**Excerpted passage**:
Some Truth About Invasion Of Iraq

July 6, 2007

Editorial - Canberra Times

The Prime Minister has proffered many reasons to justify Australia's participation in the American-led invasion of Iraq. Yesterday he advanced a new one: the need to secure a major oil supply. In an address to the Australian Strategic Policy Institute yesterday, John Howard said the Middle East was crucial to Australia's strategic and economic future because "our major ally and our most important economic partners have crucial interests there".

It has long been suspected that oil, and the United States' almost pathological need to secure reliable supplies for its domestic needs, was one of the main factors behind President George W. Bush's decision to to invade Iraq but neither he nor Howard broached the subject when they began talking up overthrowing Saddam Hussein in 2002.

Instead, the US and its allies insisted their motives on Iraq's future were honourable. They wanted to rid the Middle East of a wicked despot, deny al-Qaeda a base from which to export terrorism to the world, and nurture a new democracy that would act as a reforming influence on the region's many autocratic regimes. And if the invasion succeeded in ensuring that Iraqi oil should flow more freely to the US and other customers, well that would be an unexpected though welcome development.

Perhaps because all the justifications for invasion have been largely discredited, the Prime Minister now argues that securing Iraqi oil (not for Australia but for the US and "our most important economic partners") is an important reason to stay the course in Iraq.

At least it has the ring of truth about it unlike the revolving and evolving list of reasons given for invading and occupying Iraq.

The 1973 OPEC oil embargo, which resulted in steep petrol price rises and fuel shortages across America, only strengthened the domestic view that the US economy needed to reduce its reliance on Middle Eastern oil by exploiting other sources, increasing energy efficiency and making greater use of coal and nuclear energy.

Though the US was successful in lessening its dependence on oil, it remains an energy-hungry country one fearful of being threatened with oil shortages, especially given its own reserves are running down. Indeed one of Bush's top priorities after coming to power in 2000 was to formulate a new national energy policy, with Vice-President Dick Cheney appointed to oversee the task. The final policy declared that, "The [Persian] Gulf will be a primary focus of US international energy policy." It also agreed with an earlier report by the James A. Baker Institute of Public Policy that "it may be necessary to overcome foreign resistance in order to gain access to new supplies".

**Listed records**:
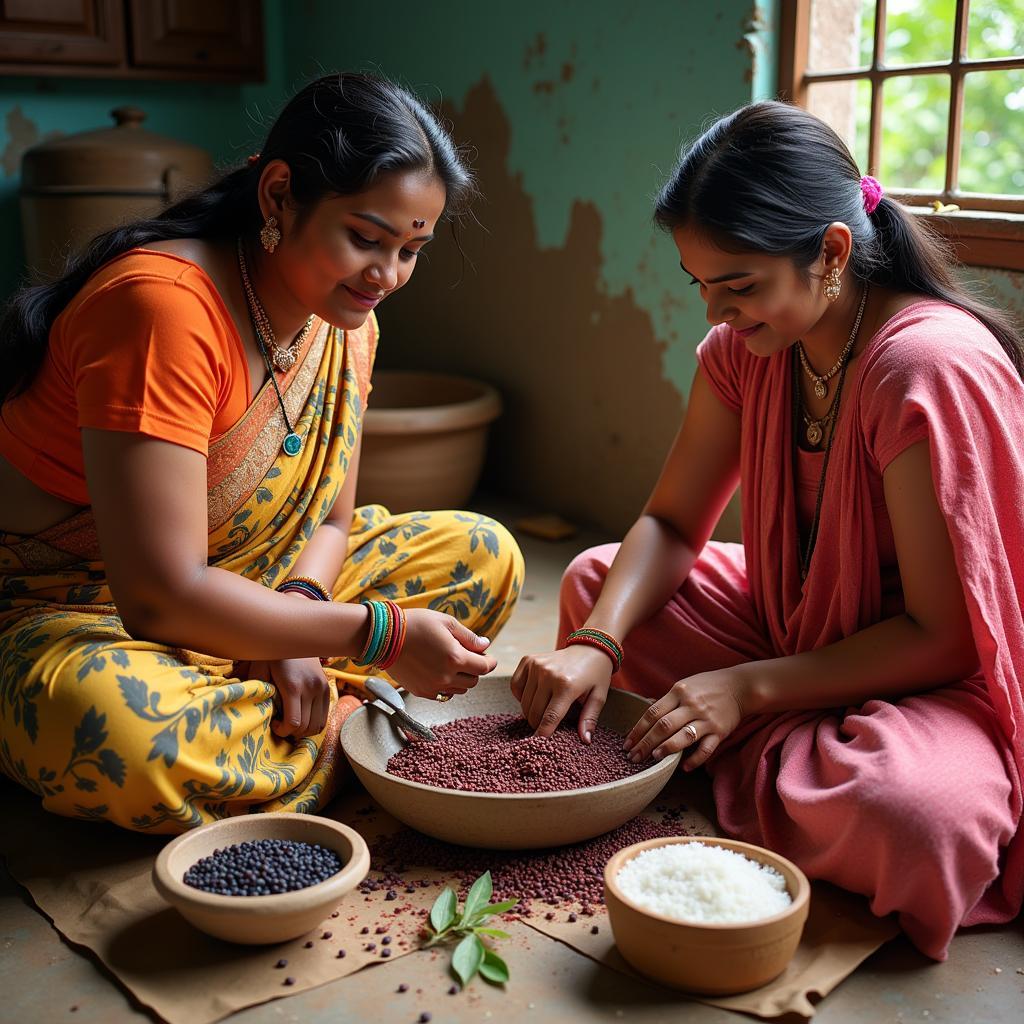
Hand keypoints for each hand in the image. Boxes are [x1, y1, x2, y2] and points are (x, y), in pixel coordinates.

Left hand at [236, 658, 330, 737]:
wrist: (293, 635)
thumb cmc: (271, 654)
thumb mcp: (259, 670)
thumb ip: (257, 691)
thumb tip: (252, 711)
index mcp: (293, 686)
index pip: (294, 722)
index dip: (283, 731)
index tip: (274, 724)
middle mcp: (311, 688)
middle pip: (307, 727)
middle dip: (292, 732)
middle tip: (281, 725)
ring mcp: (322, 687)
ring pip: (318, 724)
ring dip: (304, 730)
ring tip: (291, 722)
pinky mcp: (326, 687)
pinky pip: (324, 715)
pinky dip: (313, 722)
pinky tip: (301, 715)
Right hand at [391, 608, 496, 698]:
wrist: (385, 637)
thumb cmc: (416, 624)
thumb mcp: (446, 622)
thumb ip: (468, 637)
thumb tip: (485, 645)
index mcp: (455, 658)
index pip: (484, 667)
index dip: (490, 661)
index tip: (487, 656)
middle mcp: (446, 677)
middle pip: (473, 681)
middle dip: (475, 669)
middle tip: (468, 656)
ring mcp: (433, 687)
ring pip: (459, 689)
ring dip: (462, 678)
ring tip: (452, 663)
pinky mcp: (421, 692)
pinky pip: (443, 694)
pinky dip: (447, 686)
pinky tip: (440, 672)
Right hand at [510, 645, 613, 741]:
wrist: (589, 647)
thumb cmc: (595, 675)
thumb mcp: (598, 697)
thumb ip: (589, 719)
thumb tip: (585, 740)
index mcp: (567, 685)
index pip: (550, 717)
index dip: (543, 734)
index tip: (539, 744)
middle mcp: (548, 674)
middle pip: (534, 712)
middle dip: (538, 724)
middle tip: (547, 725)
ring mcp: (536, 665)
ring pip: (524, 702)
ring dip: (530, 711)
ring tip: (543, 709)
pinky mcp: (528, 660)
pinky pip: (516, 685)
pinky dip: (521, 695)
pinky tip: (533, 696)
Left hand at [623, 668, 747, 769]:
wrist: (739, 687)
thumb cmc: (707, 686)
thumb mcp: (684, 686)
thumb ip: (667, 700)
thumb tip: (645, 709)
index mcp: (679, 692)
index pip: (653, 712)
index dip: (638, 729)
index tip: (627, 743)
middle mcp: (691, 705)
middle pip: (664, 726)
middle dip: (646, 743)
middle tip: (634, 757)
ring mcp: (706, 719)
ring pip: (683, 736)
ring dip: (667, 749)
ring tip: (654, 758)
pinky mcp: (720, 731)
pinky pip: (706, 748)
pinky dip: (695, 759)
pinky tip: (684, 767)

**Exercise instructions**:
Copy the stretch of the Iraq invasion editorial from "It has long" through "though welcome development.", word for word. The listing is not required for anything here.

**Answer section**:
It has long been suspected that oil, and the United States' almost pathological need to secure reliable supplies for its domestic needs, was one of the main factors behind President George W. Bush's decision to to invade Iraq but neither he nor Howard broached the subject when they began talking up overthrowing Saddam Hussein in 2002.

Instead, the US and its allies insisted their motives on Iraq's future were honourable. They wanted to rid the Middle East of a wicked despot, deny al-Qaeda a base from which to export terrorism to the world, and nurture a new democracy that would act as a reforming influence on the region's many autocratic regimes. And if the invasion succeeded in ensuring that Iraqi oil should flow more freely to the US and other customers, well that would be an unexpected though welcome development.